:: Supplied data

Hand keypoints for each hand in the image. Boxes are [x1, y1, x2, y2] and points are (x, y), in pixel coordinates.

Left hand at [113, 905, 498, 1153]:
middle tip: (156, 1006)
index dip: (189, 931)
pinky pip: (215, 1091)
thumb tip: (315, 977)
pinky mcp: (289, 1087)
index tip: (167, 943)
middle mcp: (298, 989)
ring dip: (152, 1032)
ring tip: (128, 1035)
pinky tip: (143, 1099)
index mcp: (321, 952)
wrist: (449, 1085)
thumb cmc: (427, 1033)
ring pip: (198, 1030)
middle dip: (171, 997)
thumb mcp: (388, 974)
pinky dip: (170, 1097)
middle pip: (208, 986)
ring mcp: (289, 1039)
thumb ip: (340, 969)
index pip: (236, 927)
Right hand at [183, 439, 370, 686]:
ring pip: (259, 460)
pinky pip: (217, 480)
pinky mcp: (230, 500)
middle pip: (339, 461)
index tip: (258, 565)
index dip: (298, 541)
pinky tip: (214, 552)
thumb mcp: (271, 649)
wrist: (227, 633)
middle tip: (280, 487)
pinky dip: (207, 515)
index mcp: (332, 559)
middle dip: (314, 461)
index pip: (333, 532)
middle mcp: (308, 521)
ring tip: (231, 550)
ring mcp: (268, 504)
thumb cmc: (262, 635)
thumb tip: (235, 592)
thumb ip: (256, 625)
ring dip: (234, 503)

::::
:: Supplied data

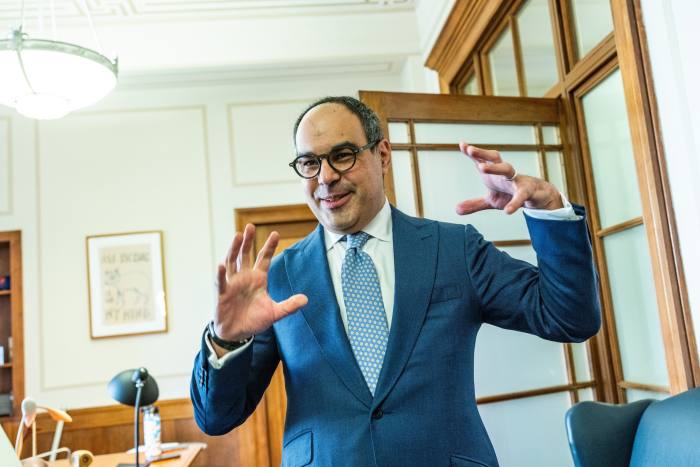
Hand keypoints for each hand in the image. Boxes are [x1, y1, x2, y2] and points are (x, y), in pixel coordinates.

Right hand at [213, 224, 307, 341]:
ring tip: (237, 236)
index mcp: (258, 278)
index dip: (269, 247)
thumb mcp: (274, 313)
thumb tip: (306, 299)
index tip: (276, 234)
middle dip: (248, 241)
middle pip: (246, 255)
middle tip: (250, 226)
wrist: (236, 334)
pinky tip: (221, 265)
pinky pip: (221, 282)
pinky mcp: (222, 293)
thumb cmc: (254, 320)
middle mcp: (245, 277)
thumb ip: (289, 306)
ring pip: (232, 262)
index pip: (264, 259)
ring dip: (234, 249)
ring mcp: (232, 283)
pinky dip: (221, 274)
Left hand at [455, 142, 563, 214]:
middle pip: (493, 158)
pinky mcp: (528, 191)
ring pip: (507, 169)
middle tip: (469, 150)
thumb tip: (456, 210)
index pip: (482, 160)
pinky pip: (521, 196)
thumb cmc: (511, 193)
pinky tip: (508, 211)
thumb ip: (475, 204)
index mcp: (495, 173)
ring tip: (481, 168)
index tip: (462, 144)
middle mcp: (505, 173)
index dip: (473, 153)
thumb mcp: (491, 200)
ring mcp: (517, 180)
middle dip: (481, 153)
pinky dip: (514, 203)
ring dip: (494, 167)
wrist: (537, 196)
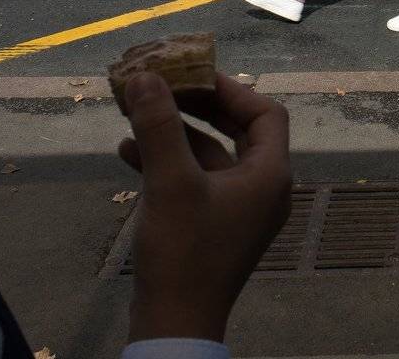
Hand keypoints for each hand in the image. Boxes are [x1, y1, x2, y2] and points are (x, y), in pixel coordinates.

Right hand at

::::

# Problem:
Work through the entries above line by line, counting each one that includes the word "Right", and give the final number only.

# Output:
3